Please output the following records exactly. Leave every image out.

*** Task inputs ***

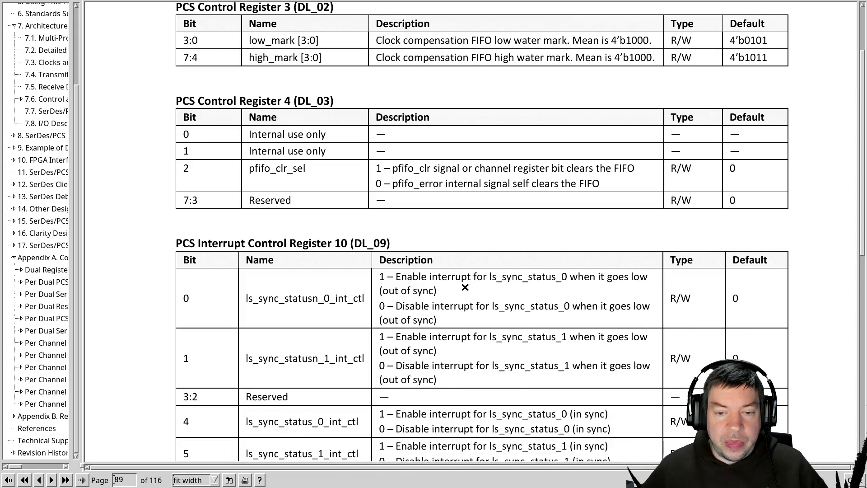
key(alt+Tab)
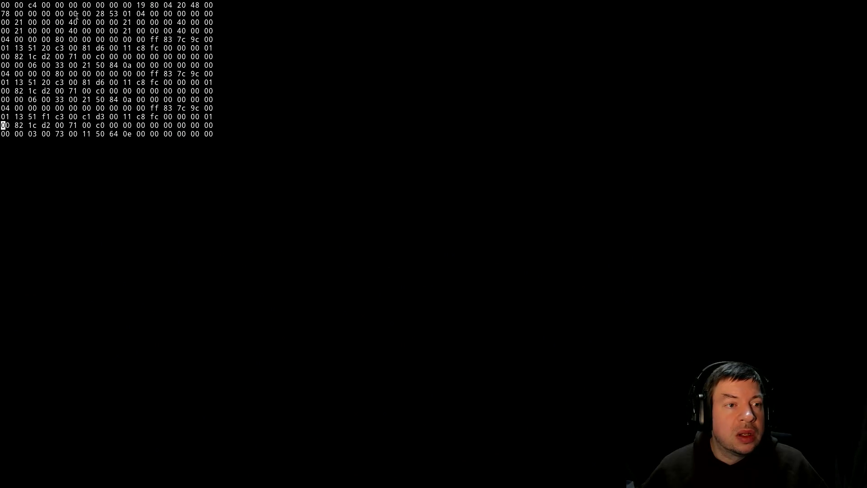
key(alt+Tab)
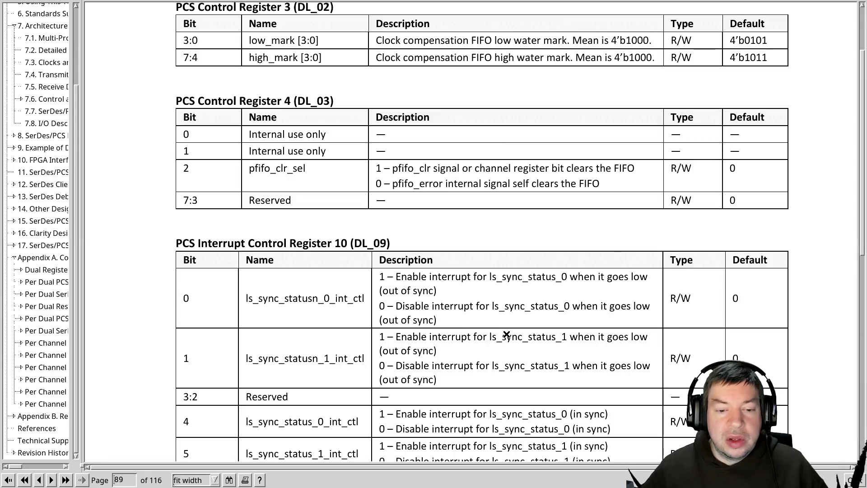
scroll(505, 333, down, 1)
scroll(515, 312, down, 1)
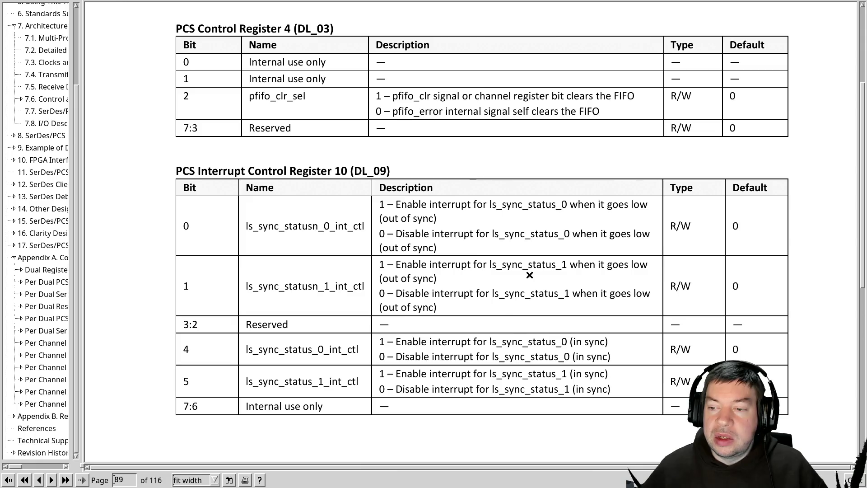
key(alt+Tab)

***

## Solution
key(alt+Tab)
key(alt+Tab)
scroll(505, 333, down, 1)
scroll(515, 312, down, 1)
key(alt+Tab)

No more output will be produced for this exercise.